## Aim of the exercise:
For every record below, output its lines as a JSON list of strings with one string per line, leaving out any blank lines.

[Data items]
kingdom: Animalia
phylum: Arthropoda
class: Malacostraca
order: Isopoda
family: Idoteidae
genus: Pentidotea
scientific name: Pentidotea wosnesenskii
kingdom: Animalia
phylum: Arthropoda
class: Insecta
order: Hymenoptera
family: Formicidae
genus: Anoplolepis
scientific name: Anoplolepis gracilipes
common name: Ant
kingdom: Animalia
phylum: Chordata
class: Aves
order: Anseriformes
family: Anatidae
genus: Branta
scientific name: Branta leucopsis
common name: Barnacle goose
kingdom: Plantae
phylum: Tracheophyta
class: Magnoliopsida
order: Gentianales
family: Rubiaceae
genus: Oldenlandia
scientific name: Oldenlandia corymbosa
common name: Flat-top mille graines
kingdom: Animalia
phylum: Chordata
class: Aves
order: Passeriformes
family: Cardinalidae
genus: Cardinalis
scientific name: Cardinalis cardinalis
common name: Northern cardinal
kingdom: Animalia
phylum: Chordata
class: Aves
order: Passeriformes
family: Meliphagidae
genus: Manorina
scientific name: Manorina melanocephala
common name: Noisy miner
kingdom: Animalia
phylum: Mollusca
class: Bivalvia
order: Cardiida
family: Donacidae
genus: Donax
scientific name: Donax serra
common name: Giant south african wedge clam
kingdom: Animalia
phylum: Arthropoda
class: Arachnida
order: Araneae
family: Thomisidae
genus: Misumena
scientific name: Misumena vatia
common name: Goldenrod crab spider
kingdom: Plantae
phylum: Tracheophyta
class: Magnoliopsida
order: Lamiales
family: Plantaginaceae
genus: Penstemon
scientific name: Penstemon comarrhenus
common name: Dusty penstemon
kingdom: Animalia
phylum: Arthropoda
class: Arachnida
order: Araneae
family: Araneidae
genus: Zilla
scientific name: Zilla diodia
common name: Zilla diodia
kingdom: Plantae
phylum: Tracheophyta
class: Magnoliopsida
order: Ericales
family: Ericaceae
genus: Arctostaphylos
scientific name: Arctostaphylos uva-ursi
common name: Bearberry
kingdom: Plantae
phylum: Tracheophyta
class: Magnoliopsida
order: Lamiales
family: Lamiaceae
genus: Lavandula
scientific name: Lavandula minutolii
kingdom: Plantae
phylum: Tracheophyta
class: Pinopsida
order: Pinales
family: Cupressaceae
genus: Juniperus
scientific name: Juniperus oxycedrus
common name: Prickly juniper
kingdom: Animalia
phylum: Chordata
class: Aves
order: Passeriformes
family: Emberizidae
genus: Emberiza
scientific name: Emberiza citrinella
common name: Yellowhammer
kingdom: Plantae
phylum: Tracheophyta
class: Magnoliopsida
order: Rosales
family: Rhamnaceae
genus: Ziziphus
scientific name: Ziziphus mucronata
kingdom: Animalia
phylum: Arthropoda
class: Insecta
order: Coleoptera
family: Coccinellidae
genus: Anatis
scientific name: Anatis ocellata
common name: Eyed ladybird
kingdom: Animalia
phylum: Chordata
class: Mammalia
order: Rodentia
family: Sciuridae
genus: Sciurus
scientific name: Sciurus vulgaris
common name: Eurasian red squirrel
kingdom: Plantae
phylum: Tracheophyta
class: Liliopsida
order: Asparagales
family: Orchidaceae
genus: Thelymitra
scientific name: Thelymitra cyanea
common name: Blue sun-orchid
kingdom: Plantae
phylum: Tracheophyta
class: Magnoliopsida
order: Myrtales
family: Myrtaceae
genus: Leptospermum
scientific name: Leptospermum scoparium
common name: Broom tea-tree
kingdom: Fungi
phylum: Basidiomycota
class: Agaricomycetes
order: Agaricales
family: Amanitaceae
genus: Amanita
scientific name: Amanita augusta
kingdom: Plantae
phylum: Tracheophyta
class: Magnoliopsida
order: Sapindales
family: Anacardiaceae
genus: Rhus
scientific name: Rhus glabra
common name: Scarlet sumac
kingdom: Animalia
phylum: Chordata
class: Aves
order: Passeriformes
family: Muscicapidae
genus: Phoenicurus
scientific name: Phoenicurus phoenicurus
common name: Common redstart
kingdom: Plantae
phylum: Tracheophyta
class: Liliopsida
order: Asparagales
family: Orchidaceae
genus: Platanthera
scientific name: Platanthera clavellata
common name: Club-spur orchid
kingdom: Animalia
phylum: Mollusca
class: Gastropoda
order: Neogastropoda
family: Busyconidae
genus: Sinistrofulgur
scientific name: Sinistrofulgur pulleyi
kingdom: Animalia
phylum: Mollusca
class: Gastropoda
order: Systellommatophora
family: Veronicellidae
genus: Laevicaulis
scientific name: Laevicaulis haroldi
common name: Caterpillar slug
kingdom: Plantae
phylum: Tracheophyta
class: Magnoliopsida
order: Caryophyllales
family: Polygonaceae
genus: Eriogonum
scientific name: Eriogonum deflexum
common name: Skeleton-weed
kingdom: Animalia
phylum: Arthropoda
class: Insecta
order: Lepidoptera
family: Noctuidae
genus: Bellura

## Written response:
[
  "kingdom: Animalia",
  "phylum: Arthropoda",
  "class: Malacostraca",
  "order: Isopoda",
  "family: Idoteidae",
  "genus: Pentidotea",
  "scientific name: Pentidotea wosnesenskii",
  "kingdom: Animalia",
  "phylum: Arthropoda",
  "class: Insecta",
  "order: Hymenoptera",
  "family: Formicidae",
  "genus: Anoplolepis",
  "scientific name: Anoplolepis gracilipes",
  "common name: Ant",
  "kingdom: Animalia",
  "phylum: Chordata",
  "class: Aves",
  "order: Anseriformes",
  "family: Anatidae",
  "genus: Branta",
  "scientific name: Branta leucopsis",
  "common name: Barnacle goose",
  "kingdom: Plantae",
  "phylum: Tracheophyta",
  "class: Magnoliopsida",
  "order: Gentianales",
  "family: Rubiaceae",
  "genus: Oldenlandia",
  "scientific name: Oldenlandia corymbosa",
  "common name: Flat-top mille graines",
  "kingdom: Animalia",
  "phylum: Chordata",
  "class: Aves",
  "order: Passeriformes",
  "family: Cardinalidae",
  "genus: Cardinalis",
  "scientific name: Cardinalis cardinalis",
  "common name: Northern cardinal",
  "kingdom: Animalia",
  "phylum: Chordata",
  "class: Aves",
  "order: Passeriformes",
  "family: Meliphagidae",
  "genus: Manorina",
  "scientific name: Manorina melanocephala",
  "common name: Noisy miner",
  "kingdom: Animalia",
  "phylum: Mollusca",
  "class: Bivalvia",
  "order: Cardiida",
  "family: Donacidae",
  "genus: Donax",
  "scientific name: Donax serra",
  "common name: Giant south african wedge clam",
  "kingdom: Animalia",
  "phylum: Arthropoda",
  "class: Arachnida",
  "order: Araneae",
  "family: Thomisidae",
  "genus: Misumena",
  "scientific name: Misumena vatia",
  "common name: Goldenrod crab spider",
  "kingdom: Plantae",
  "phylum: Tracheophyta",
  "class: Magnoliopsida",
  "order: Lamiales",
  "family: Plantaginaceae",
  "genus: Penstemon",
  "scientific name: Penstemon comarrhenus",
  "common name: Dusty penstemon",
  "kingdom: Animalia",
  "phylum: Arthropoda",
  "class: Arachnida",
  "order: Araneae",
  "family: Araneidae",
  "genus: Zilla",
  "scientific name: Zilla diodia",
  "common name: Zilla diodia",
  "kingdom: Plantae",
  "phylum: Tracheophyta",
  "class: Magnoliopsida",
  "order: Ericales",
  "family: Ericaceae",
  "genus: Arctostaphylos",
  "scientific name: Arctostaphylos uva-ursi",
  "common name: Bearberry",
  "kingdom: Plantae",
  "phylum: Tracheophyta",
  "class: Magnoliopsida",
  "order: Lamiales",
  "family: Lamiaceae",
  "genus: Lavandula",
  "scientific name: Lavandula minutolii",
  "kingdom: Plantae",
  "phylum: Tracheophyta",
  "class: Pinopsida",
  "order: Pinales",
  "family: Cupressaceae",
  "genus: Juniperus",
  "scientific name: Juniperus oxycedrus",
  "common name: Prickly juniper",
  "kingdom: Animalia",
  "phylum: Chordata",
  "class: Aves",
  "order: Passeriformes",
  "family: Emberizidae",
  "genus: Emberiza",
  "scientific name: Emberiza citrinella",
  "common name: Yellowhammer",
  "kingdom: Plantae",
  "phylum: Tracheophyta",
  "class: Magnoliopsida",
  "order: Rosales",
  "family: Rhamnaceae",
  "genus: Ziziphus",
  "scientific name: Ziziphus mucronata",
  "kingdom: Animalia",
  "phylum: Arthropoda",
  "class: Insecta",
  "order: Coleoptera",
  "family: Coccinellidae",
  "genus: Anatis",
  "scientific name: Anatis ocellata",
  "common name: Eyed ladybird",
  "kingdom: Animalia",
  "phylum: Chordata",
  "class: Mammalia",
  "order: Rodentia",
  "family: Sciuridae",
  "genus: Sciurus",
  "scientific name: Sciurus vulgaris",
  "common name: Eurasian red squirrel",
  "kingdom: Plantae",
  "phylum: Tracheophyta",
  "class: Liliopsida",
  "order: Asparagales",
  "family: Orchidaceae",
  "genus: Thelymitra",
  "scientific name: Thelymitra cyanea",
  "common name: Blue sun-orchid",
  "kingdom: Plantae",
  "phylum: Tracheophyta",
  "class: Magnoliopsida",
  "order: Myrtales",
  "family: Myrtaceae",
  "genus: Leptospermum",
  "scientific name: Leptospermum scoparium",
  "common name: Broom tea-tree",
  "kingdom: Fungi",
  "phylum: Basidiomycota",
  "class: Agaricomycetes",
  "order: Agaricales",
  "family: Amanitaceae",
  "genus: Amanita",
  "scientific name: Amanita augusta",
  "kingdom: Plantae",
  "phylum: Tracheophyta",
  "class: Magnoliopsida",
  "order: Sapindales",
  "family: Anacardiaceae",
  "genus: Rhus",
  "scientific name: Rhus glabra",
  "common name: Scarlet sumac",
  "kingdom: Animalia",
  "phylum: Chordata",
  "class: Aves",
  "order: Passeriformes",
  "family: Muscicapidae",
  "genus: Phoenicurus",
  "scientific name: Phoenicurus phoenicurus",
  "common name: Common redstart",
  "kingdom: Plantae",
  "phylum: Tracheophyta",
  "class: Liliopsida",
  "order: Asparagales",
  "family: Orchidaceae",
  "genus: Platanthera",
  "scientific name: Platanthera clavellata",
  "common name: Club-spur orchid",
  "kingdom: Animalia",
  "phylum: Mollusca",
  "class: Gastropoda",
  "order: Neogastropoda",
  "family: Busyconidae",
  "genus: Sinistrofulgur",
  "scientific name: Sinistrofulgur pulleyi",
  "kingdom: Animalia",
  "phylum: Mollusca",
  "class: Gastropoda",
  "order: Systellommatophora",
  "family: Veronicellidae",
  "genus: Laevicaulis",
  "scientific name: Laevicaulis haroldi",
  "common name: Caterpillar slug",
  "kingdom: Plantae",
  "phylum: Tracheophyta",
  "class: Magnoliopsida",
  "order: Caryophyllales",
  "family: Polygonaceae",
  "genus: Eriogonum",
  "scientific name: Eriogonum deflexum",
  "common name: Skeleton-weed",
  "kingdom: Animalia",
  "phylum: Arthropoda",
  "class: Insecta",
  "order: Lepidoptera",
  "family: Noctuidae",
  "genus: Bellura"
]